• **수행 과제**:
모든 항목의 텍스트를 한 줄도 빠뜨리거나 고치지 말고 그대로 추출하십시오.
++++ 제공된 항목 ++++
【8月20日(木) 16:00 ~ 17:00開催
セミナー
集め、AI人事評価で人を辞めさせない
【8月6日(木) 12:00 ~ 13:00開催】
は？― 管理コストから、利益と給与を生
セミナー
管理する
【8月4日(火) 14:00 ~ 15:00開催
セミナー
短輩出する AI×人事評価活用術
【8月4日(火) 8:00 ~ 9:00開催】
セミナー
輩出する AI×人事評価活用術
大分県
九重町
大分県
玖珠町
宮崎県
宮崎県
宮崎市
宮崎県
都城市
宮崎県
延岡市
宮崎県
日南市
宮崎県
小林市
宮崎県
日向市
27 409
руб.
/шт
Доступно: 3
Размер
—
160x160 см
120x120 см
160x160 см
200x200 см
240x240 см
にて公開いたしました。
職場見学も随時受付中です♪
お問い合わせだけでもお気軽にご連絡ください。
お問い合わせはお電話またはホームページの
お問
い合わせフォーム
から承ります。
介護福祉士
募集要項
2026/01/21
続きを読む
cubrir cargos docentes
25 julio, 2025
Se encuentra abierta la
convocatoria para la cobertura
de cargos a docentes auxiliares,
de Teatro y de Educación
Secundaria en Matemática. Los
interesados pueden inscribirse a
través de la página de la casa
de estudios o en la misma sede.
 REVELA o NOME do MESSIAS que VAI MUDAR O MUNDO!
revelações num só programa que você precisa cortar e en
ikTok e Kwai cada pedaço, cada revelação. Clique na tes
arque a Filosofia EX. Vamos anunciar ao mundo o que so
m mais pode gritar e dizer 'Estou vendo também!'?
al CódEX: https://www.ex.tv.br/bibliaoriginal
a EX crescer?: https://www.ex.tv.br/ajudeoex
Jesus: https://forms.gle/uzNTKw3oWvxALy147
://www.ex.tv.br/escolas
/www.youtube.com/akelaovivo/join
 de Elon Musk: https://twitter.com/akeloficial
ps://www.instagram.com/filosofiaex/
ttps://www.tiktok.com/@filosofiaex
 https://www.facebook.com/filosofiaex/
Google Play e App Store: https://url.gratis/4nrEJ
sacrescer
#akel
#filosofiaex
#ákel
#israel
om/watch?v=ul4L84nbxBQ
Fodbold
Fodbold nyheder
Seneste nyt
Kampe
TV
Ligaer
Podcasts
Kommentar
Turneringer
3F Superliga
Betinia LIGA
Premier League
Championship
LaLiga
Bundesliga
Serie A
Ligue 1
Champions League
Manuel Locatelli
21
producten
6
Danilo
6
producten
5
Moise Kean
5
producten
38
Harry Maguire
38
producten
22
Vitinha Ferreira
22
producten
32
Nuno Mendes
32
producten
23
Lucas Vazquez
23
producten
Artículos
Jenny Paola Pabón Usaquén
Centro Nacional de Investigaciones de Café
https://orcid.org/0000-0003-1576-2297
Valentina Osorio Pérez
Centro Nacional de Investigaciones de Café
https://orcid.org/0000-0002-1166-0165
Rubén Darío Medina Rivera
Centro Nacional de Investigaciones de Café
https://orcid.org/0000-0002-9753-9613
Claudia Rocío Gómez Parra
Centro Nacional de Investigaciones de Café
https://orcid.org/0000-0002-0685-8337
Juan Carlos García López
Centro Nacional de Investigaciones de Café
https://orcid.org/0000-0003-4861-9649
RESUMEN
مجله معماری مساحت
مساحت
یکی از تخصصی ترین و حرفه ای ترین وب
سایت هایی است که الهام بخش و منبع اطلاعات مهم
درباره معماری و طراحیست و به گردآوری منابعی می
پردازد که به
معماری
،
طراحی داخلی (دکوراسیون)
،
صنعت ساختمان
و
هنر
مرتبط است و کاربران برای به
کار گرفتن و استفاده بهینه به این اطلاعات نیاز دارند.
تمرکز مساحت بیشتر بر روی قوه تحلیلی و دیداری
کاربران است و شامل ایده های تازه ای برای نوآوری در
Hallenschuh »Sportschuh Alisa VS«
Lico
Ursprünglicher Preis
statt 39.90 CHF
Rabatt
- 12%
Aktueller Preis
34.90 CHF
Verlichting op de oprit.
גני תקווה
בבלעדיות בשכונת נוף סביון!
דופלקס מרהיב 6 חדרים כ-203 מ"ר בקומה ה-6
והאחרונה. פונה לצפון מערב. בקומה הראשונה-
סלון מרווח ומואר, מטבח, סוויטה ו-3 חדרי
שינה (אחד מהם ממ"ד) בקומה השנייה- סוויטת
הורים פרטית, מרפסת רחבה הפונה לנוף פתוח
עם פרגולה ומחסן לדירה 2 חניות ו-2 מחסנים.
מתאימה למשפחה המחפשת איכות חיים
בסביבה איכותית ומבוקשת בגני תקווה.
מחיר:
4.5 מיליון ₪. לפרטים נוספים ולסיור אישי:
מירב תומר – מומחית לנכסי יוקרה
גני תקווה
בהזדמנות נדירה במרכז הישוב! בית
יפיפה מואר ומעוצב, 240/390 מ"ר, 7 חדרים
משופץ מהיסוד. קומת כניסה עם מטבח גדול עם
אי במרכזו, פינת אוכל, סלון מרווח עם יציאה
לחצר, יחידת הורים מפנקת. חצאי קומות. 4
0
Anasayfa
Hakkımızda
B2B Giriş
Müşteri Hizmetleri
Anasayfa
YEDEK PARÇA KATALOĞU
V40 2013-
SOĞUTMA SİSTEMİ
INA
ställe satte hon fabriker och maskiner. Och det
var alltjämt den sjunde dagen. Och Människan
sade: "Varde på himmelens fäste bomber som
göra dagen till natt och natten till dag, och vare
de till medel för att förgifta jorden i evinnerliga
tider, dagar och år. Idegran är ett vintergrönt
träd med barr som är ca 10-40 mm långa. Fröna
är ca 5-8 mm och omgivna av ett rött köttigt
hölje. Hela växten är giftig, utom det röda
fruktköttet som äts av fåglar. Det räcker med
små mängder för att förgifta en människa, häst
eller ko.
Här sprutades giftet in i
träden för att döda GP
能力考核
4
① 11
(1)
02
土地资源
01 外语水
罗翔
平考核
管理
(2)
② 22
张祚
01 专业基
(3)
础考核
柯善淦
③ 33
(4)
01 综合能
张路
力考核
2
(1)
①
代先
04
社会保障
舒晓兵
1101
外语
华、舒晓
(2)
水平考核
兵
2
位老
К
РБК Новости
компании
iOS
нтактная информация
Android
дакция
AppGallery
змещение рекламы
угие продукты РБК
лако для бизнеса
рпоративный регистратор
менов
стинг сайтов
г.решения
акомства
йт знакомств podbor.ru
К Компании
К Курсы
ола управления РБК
++++
• **과제 답변**:
【8月20日(木) 16:00 ~ 17:00開催
セミナー
集め、AI人事評価で人を辞めさせない
【8月6日(木) 12:00 ~ 13:00開催】
は？― 管理コストから、利益と給与を生
セミナー
管理する
【8月4日(火) 14:00 ~ 15:00開催
セミナー
短輩出する AI×人事評価活用術
【8月4日(火) 8:00 ~ 9:00開催】
セミナー
輩出する AI×人事評価活用術
大分県
九重町
大分県
玖珠町
宮崎県
宮崎県
宮崎市
宮崎県
都城市
宮崎県
延岡市
宮崎県
日南市
宮崎県
小林市
宮崎県
日向市
27 409
руб.
/шт
Доступно: 3
Размер
—
160x160 см
120x120 см
160x160 см
200x200 см
240x240 см
にて公開いたしました。
職場見学も随時受付中です♪
お問い合わせだけでもお気軽にご連絡ください。
お問い合わせはお電話またはホームページの
お問
い合わせフォーム
から承ります。
介護福祉士
募集要項
2026/01/21
続きを読む
cubrir cargos docentes
25 julio, 2025
Se encuentra abierta la
convocatoria para la cobertura
de cargos a docentes auxiliares,
de Teatro y de Educación
Secundaria en Matemática. Los
interesados pueden inscribirse a
través de la página de la casa
de estudios o en la misma sede.
 REVELA o NOME do MESSIAS que VAI MUDAR O MUNDO!
revelações num só programa que você precisa cortar e en
ikTok e Kwai cada pedaço, cada revelação. Clique na tes
arque a Filosofia EX. Vamos anunciar ao mundo o que so
m mais pode gritar e dizer 'Estou vendo também!'?
al CódEX: https://www.ex.tv.br/bibliaoriginal
a EX crescer?: https://www.ex.tv.br/ajudeoex
Jesus: https://forms.gle/uzNTKw3oWvxALy147
://www.ex.tv.br/escolas
/www.youtube.com/akelaovivo/join
 de Elon Musk: https://twitter.com/akeloficial
ps://www.instagram.com/filosofiaex/
ttps://www.tiktok.com/@filosofiaex
 https://www.facebook.com/filosofiaex/
Google Play e App Store: https://url.gratis/4nrEJ
sacrescer
#akel
#filosofiaex
#ákel
#israel
om/watch?v=ul4L84nbxBQ
Fodbold
Fodbold nyheder
Seneste nyt
Kampe
TV
Ligaer
Podcasts
Kommentar
Turneringer
3F Superliga
Betinia LIGA
Premier League
Championship
LaLiga
Bundesliga
Serie A
Ligue 1
Champions League
Manuel Locatelli
21
producten
6
Danilo
6
producten
5
Moise Kean
5
producten
38
Harry Maguire
38
producten
22
Vitinha Ferreira
22
producten
32
Nuno Mendes
32
producten
23
Lucas Vazquez
23
producten
Artículos
Jenny Paola Pabón Usaquén
Centro Nacional de Investigaciones de Café
https://orcid.org/0000-0003-1576-2297
Valentina Osorio Pérez
Centro Nacional de Investigaciones de Café
https://orcid.org/0000-0002-1166-0165
Rubén Darío Medina Rivera
Centro Nacional de Investigaciones de Café
https://orcid.org/0000-0002-9753-9613
Claudia Rocío Gómez Parra
Centro Nacional de Investigaciones de Café
https://orcid.org/0000-0002-0685-8337
Juan Carlos García López
Centro Nacional de Investigaciones de Café
https://orcid.org/0000-0003-4861-9649
RESUMEN
مجله معماری مساحت
مساحت
یکی از تخصصی ترین و حرفه ای ترین وب
سایت هایی است که الهام بخش و منبع اطلاعات مهم
درباره معماری و طراحیست و به گردآوری منابعی می
پردازد که به
معماری
،
طراحی داخلی (دکوراسیون)
،
صنعت ساختمان
و
هنر
مرتبط است و کاربران برای به
کار گرفتن و استفاده بهینه به این اطلاعات نیاز دارند.
تمرکز مساحت بیشتر بر روی قوه تحلیلی و دیداری
کاربران است و شامل ایده های تازه ای برای نوآوری در
Hallenschuh »Sportschuh Alisa VS«
Lico
Ursprünglicher Preis
statt 39.90 CHF
Rabatt
- 12%
Aktueller Preis
34.90 CHF
Verlichting op de oprit.
גני תקווה
בבלעדיות בשכונת נוף סביון!
דופלקס מרהיב 6 חדרים כ-203 מ"ר בקומה ה-6
והאחרונה. פונה לצפון מערב. בקומה הראשונה-
סלון מרווח ומואר, מטבח, סוויטה ו-3 חדרי
שינה (אחד מהם ממ"ד) בקומה השנייה- סוויטת
הורים פרטית, מרפסת רחבה הפונה לנוף פתוח
עם פרגולה ומחסן לדירה 2 חניות ו-2 מחסנים.
מתאימה למשפחה המחפשת איכות חיים
בסביבה איכותית ומבוקשת בגני תקווה.
מחיר:
4.5 מיליון ₪. לפרטים נוספים ולסיור אישי:
מירב תומר – מומחית לנכסי יוקרה
גני תקווה
בהזדמנות נדירה במרכז הישוב! בית
יפיפה מואר ומעוצב, 240/390 מ"ר, 7 חדרים
משופץ מהיסוד. קומת כניסה עם מטבח גדול עם
אי במרכזו, פינת אוכל, סלון מרווח עם יציאה
לחצר, יחידת הורים מפנקת. חצאי קומות. 4
0
Anasayfa
Hakkımızda
B2B Giriş
Müşteri Hizmetleri
Anasayfa
YEDEK PARÇA KATALOĞU
V40 2013-
SOĞUTMA SİSTEMİ
INA
ställe satte hon fabriker och maskiner. Och det
var alltjämt den sjunde dagen. Och Människan
sade: "Varde på himmelens fäste bomber som
göra dagen till natt och natten till dag, och vare
de till medel för att förgifta jorden i evinnerliga
tider, dagar och år. Idegran är ett vintergrönt
träd med barr som är ca 10-40 mm långa. Fröna
är ca 5-8 mm och omgivna av ett rött köttigt
hölje. Hela växten är giftig, utom det röda
fruktköttet som äts av fåglar. Det räcker med
små mängder för att förgifta en människa, häst
eller ko.
Här sprutades giftet in i
träden för att döda GP
能力考核
4
① 11
(1)
02
土地资源
01 外语水
罗翔
平考核
管理
(2)
② 22
张祚
01 专业基
(3)
础考核
柯善淦
③ 33
(4)
01 综合能
张路
力考核
2
(1)
①
代先
04
社会保障
舒晓兵
1101
外语
华、舒晓
(2)
水平考核
兵
2
位老
К
РБК Новости
компании
iOS
нтактная информация
Android
дакция
AppGallery
змещение рекламы
угие продукты РБК
лако для бизнеса
рпоративный регистратор
менов
стинг сайтов
г.решения
акомства
йт знакомств podbor.ru
К Компании
К Курсы
ола управления РБК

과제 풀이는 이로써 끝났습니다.